I'm planning to build an aquarium lightning system with individually controllable LED's, I don't have much experience with electronics except from the irregular tinkering, but I'm a programmer and I think I'll be able to put something decent together.
The system will consist of about 30 * 3W LEDs, I already have those as well as heat-sinks, lenses, thermal glue and a couple of PWM-boards similar to this. My initial plan was to build some kind of simple transistor switch between each individual LED and the power supply, a switch that I could control with the PWM-board, which in itself is controlled by an arduinio/raspberry pi.
Then I read on and discovered that LEDs are supposed to be current regulated, not voltage regulated. So now I'm not sure about how to move on.
I've considered just buying a bunch of individual constant current drivers like these, but I don't see how I'd be able to pwm those properly. (I realized that most of my LEDs aqually are in the 700mA range instead of the 300mA that I first thought, now it's starting to get unreasonable expensive to buy one of these for each single LED, in an otherwise quite cheap system...)
What I really would need is some kind of variable current driver, from between 0(?)-800mA (I've understood that very dimmed LEDs draws very little current, so I need a big range there), that I can control with pwm, but that does not seem to be a thing I can buy like the regular constant current circuits.
Any ideas?

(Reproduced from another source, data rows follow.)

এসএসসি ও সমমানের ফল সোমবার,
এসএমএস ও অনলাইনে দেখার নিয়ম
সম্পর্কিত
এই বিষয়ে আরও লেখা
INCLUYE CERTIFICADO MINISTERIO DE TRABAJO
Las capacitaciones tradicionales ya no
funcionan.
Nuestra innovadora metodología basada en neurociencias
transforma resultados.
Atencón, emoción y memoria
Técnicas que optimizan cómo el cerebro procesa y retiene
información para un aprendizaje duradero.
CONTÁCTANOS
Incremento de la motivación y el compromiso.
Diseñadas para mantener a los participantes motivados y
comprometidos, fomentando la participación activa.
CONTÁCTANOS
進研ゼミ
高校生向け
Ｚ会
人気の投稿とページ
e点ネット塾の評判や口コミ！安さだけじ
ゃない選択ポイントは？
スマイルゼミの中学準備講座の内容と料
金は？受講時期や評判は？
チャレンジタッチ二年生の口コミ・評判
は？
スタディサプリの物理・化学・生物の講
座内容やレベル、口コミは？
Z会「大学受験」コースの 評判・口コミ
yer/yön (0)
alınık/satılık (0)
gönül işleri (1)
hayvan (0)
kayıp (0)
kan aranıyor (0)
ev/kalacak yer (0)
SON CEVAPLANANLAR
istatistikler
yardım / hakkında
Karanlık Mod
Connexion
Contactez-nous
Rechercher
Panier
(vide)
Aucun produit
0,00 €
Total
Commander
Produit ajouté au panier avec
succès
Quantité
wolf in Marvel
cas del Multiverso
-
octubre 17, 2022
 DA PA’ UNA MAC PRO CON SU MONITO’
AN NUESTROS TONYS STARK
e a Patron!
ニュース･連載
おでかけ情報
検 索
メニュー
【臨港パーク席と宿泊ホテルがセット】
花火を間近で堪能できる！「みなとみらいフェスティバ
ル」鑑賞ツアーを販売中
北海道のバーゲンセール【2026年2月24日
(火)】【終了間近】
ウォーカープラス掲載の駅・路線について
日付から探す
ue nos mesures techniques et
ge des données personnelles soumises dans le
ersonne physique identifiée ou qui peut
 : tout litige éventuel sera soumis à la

I've considered to buy a current sensor for each LED and to use this data to properly modulate the individual LED's myself. But I'm not sure I can find some that reliably can measure the low currents that I need. Or does the spec sheet for that MAX471-chip really say that it has a resolution of 0.5 mA per A (Current-Sense Ratio)?
Clarification on functional needs
- I need a lot of light in order for the plants in the aquarium to thrive. I need as much white light as I can get from each watt.
- I want to be able to control the light in aspect of intensity as well as tone/temperature (I have different temperature LED's).
- I want to be able to control exactly what parts of the tank are lit and how those parts are lit. E.g., I want to able to simulate similar dynamics as to clouds passing by or lightning, or just to selectively light certain parts of the landscape.
- Not critical but valuable: Scalability. The ability to easily to add or remove LEDs.